Apart from this, the remediation strategies as mentioned earlier severely damaged microbial communities, destroyed organic matter, and altered micro- and macropores in the soil, which required additional cost of improvement to support plantation after HMs removal from contaminated soils.
6 Remediation of HMs Contaminated Soils with the Focus on Immobilization Techniques
The process of diminishing the solubilization, mobilization, and bioavailability of HMs in the soils with the assistance of different organic and inorganic additives reagents is known as “Immobilization” (Lwin et al. 2018; Peng et al. 2018; Nejad et al. 2018). Different amendments such as organic (biochar, compost, agricultural wastes), inorganic (phosphates, calcium, iron-based additives), and clay (zeolite, bentonite, etc.) are being used for the effective fixation of HMs in the soil. The working principle of immobilization is to fix and bind the HMs via different mechanisms such as adsorption, oxidation, precipitation, and reduction instead of removing them from the soil (Akcil et al. 2015; Peng et al. 2018). The role of amendments is to transform the mobile phase into a more stable form (Lwin et al. 2018). Usually, this happened due to the higher CEC values of stabilizing additives, which strongly bind HMs, thereby reducing their bioavailability (Akcil et al. 2015). Interestingly, the applications of organic substances as stabilizing additives not only reduce the bioavailability of HMs but also provide essential mineral nutrients in the soil, which improved plant growth as well as microorganism (Lwin et al. 2018). Additionally, it is hard to understand the suitable amendment with its right dose for an efficient immobilization. Hence, exploration of new amendments due to the viability of different raw materials, their continuous testing, and performance monitoring as additives increase the interest of researchers toward immobilization during modern ages (Chiang et al. 2012; Peng et al. 2018; Nejad et al. 2018).

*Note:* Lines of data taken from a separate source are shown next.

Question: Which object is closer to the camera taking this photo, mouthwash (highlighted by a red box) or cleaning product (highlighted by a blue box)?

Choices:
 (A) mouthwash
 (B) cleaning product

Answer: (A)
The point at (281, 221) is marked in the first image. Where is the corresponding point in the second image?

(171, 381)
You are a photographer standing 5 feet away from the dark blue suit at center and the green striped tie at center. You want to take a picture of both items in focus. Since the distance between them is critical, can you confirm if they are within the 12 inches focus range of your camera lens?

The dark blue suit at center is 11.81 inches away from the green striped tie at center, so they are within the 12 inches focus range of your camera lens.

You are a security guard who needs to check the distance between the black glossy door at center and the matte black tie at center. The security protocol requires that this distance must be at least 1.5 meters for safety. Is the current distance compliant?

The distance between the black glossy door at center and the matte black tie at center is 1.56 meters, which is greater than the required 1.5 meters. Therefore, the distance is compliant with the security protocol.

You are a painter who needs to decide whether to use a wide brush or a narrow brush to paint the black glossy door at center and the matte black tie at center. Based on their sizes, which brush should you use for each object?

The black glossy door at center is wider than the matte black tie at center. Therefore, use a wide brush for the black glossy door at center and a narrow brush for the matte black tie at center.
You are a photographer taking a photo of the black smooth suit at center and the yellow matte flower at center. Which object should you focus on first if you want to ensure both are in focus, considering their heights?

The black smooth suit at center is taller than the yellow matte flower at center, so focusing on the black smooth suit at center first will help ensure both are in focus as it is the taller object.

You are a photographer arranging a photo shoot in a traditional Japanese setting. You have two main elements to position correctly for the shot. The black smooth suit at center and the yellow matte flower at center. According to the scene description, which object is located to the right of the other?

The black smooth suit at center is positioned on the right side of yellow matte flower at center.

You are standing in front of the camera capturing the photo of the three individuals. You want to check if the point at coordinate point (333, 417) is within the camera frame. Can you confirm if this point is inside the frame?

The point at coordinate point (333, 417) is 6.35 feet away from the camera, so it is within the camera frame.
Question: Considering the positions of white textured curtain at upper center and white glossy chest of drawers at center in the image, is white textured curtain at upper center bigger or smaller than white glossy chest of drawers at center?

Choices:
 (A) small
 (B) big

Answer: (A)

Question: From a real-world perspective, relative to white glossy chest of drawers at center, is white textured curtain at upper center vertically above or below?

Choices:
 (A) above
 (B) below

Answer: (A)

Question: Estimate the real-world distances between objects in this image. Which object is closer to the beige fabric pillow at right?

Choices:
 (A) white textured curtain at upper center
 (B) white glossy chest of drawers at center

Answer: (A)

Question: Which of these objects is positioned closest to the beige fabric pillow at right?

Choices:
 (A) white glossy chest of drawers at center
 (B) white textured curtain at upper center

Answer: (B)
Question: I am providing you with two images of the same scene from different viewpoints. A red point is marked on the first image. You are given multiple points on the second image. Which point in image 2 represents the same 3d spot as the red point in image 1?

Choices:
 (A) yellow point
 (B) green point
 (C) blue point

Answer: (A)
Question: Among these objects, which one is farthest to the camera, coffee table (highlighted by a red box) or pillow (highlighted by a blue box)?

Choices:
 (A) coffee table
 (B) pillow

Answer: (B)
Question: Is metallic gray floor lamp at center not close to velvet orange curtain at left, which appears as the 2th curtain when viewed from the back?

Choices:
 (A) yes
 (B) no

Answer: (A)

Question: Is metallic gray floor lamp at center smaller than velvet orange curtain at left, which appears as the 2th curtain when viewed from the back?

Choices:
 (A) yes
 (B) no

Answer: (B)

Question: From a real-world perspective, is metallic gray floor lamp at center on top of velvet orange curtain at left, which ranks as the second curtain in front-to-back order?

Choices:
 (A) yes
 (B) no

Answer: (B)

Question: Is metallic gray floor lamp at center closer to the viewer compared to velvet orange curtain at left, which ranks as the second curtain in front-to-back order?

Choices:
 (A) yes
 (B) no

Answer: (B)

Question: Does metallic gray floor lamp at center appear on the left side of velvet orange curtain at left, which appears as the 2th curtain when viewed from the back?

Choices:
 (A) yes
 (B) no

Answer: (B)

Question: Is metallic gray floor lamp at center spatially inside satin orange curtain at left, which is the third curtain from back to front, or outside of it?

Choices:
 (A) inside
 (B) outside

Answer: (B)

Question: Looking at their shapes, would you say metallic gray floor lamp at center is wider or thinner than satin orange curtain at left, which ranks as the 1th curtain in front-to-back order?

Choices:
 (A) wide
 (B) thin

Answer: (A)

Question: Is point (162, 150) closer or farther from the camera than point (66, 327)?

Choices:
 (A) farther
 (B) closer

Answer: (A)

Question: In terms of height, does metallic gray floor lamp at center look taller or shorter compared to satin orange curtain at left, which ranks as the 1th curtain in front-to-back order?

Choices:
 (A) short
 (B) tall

6.1 Immobilization Through Organic Soil Additives
Several organic compounds varying in properties supremely immobilize certain HMs in the environment. Generally, it includes different kinds of manures, biosolids, wood ash, biochar, different composts, and wood chips (Sabir et al. 2013; Peng et al. 2018). Organic amendments significantly bind HMs with the assistance of numerous functional groups present in humic acids, which reduced the bioavailability of HMs to some extent (Lwin et al. 2018). Moreover, organic-based additives not only bind HMs but also nourish the soil. However, the only drawback in the addition of organic amendments is the risk of HMs remobilization due to the decomposition of organic matter (Lwin et al. 2018).
6.1.1 Biochar
The permeable and carbonaceous material formed after pyrolyzing the organic feedstocks like manures, plant-wood biomass, and sludges is termed as “Biochar” (Nejad et al. 2018; Lwin et al. 2018). Biochar has distinctive attributes, i.e., higher CEC values, large surface area, alkaline nature, higher sorption capacity with many functional groups, and presence of humic and fulvic substances (Lin et al. 2012; Lwin et al. 2018). Interestingly, biochar has positively influenced the soil properties via enhancing its microbial activity and carbon sequestration (Paz-Ferreiro and Fu 2014; Nejad et al. 2018; Lwin et al. 2018). The co-effect of biochar with chitosan in the soil irrigated with wastewater containing excessive HMs was also tested to save the quality of brinjal. The combined application of biochar and chitosan significantly reduces the bioavailability of numerous HMs in the soil and promote the safe production of brinjal (Turan et al. 2018).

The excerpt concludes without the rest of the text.